Nursery & Forest
Volume 62 Number 18 Date 08/31/2017
SHOTHOLE BORER - The tiny circular holes evident on the bark of a pear tree in a southeast Wisconsin nursery were determined to be caused by the shothole borer, also known as the fruit tree bark beetle. This beetle lives beneath the bark and its larvae form distinctive galleries as they feed. The shothole borer is a native of Europe but now occurs throughout the U.S. and southern Canada where it attacks injured or stressed apple, cherry, pear and plum trees. Because chemical controls have not proven very successful, the best management approach is to keep trees healthy. Any infested trees or branches should be pruned and destroyed in winter to prevent beetles from emerging the following spring.
MAPLE TRUMPET SKELETONIZER - Sugar maples in the Rhinelander area of Oneida County were showing trumpetlike tubes of frass and silk constructed by the maple trumpet skeletonizer. The larvae of this insect create a protective tube inside a folded maple leaf and feed on leaf tissue from mid-summer until fall. Mature caterpillars drop from the tube and form cocoons from pieces of leaves on the ground, eventually emerging as adults the following summer. The leaf damage caused by this insect appears late in the season and is normally not a threat to tree health. If aesthetics are a concern, affected leaves should removed and destroyed to reduce the number of reproducing adults in the area the following year.
BOXWOOD PSYLLID - Boxwoods inspected at a nursery grower yard in Kenosha County last week were showing the characteristic leaf cupping symptoms indicative of feeding by boxwood psyllid. The cupped foliage is caused by the psyllid nymphs, which remain protected within the leaves and continue to feed throughout the season. Damage resulting from their feeding is usually minor and treatment is usually not needed.

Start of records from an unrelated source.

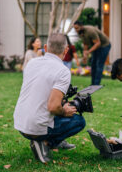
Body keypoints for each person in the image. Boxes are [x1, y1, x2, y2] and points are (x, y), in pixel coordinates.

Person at [13, 33, 86, 164]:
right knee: (79, 121)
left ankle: (54, 141)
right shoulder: (63, 71)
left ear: (45, 48)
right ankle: (45, 143)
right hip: (36, 127)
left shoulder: (32, 63)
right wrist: (64, 111)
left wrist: (61, 104)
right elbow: (53, 107)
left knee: (58, 110)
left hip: (20, 123)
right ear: (66, 50)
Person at [74, 21, 111, 85]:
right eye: (75, 28)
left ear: (81, 26)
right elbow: (85, 44)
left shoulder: (90, 31)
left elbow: (98, 43)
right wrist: (85, 55)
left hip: (104, 46)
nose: (76, 30)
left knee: (99, 64)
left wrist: (88, 52)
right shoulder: (80, 33)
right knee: (93, 64)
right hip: (96, 46)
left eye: (77, 28)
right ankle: (93, 83)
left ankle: (96, 84)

GUIGNARDIA LEAF BLOTCH - Symptoms of this common leaf blight were noticed by DATCP inspectors on horse chestnut trees last week in Racine and Washington counties. The leaves of affected plants develop large reddish brown blotches surrounded by yellow tissue, often causing the foliage to curl and brown. In severe cases, leaves may fall prematurely in late summer. Since the foliage is usually not seriously damaged until after the tree has completed much of its annual growth, the disease is primarily aesthetic. Disease development can be reduced by disposing of fallen leaves in autumn to decrease inoculum levels.
LINDEN LEAF GALL MITE - The distinctive nail-shaped galls caused by this eriophyid mite were found on linden foliage in Oneida County. The galls usually form on the shaded, lower leaves and are the result of spring feeding by overwintered mites. Earlier in the season the galls are greenish yellow, but most begin to turn reddish-brown by fall. The linden leaf gall mite specializes on plants in the genus Tilia and occurs on littleleaf linden and basswood trees. Its damage is primarily a cosmetic nuisance and treatment is not required.

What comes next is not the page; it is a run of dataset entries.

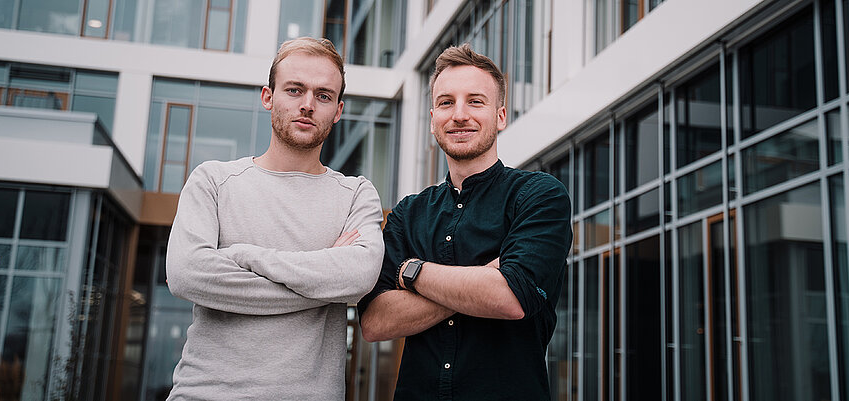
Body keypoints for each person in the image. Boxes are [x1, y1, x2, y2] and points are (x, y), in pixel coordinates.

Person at [165, 37, 384, 400]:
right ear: (268, 97)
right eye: (294, 90)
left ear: (339, 110)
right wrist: (323, 278)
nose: (308, 105)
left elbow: (359, 277)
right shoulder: (214, 181)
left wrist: (243, 256)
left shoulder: (356, 194)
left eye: (323, 95)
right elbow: (187, 274)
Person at [357, 43, 573, 400]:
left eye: (475, 101)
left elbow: (510, 299)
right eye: (446, 102)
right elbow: (375, 322)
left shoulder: (539, 196)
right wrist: (485, 280)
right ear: (432, 120)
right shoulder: (408, 213)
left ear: (500, 116)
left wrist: (412, 272)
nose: (459, 115)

SEPTORIA LEAF SPOT - This fungal leaf spot disease that commonly develops during the wet summer months has been observed in many nurseries throughout the state this season, particularly on dogwood. Septoria leaf spots are small, dark purple lesions that first appear on lower leaves, but may become so numerous that they cover the leaves by the end of summer. Heavily spotted leaves may be shed early. Promoting good air flow through proper plant spacing is the simplest way to reduce the incidence of this common fungal disorder. Cleaning up and disposing of fallen leaves on the ground and on infected trees or shrubs is also recommended.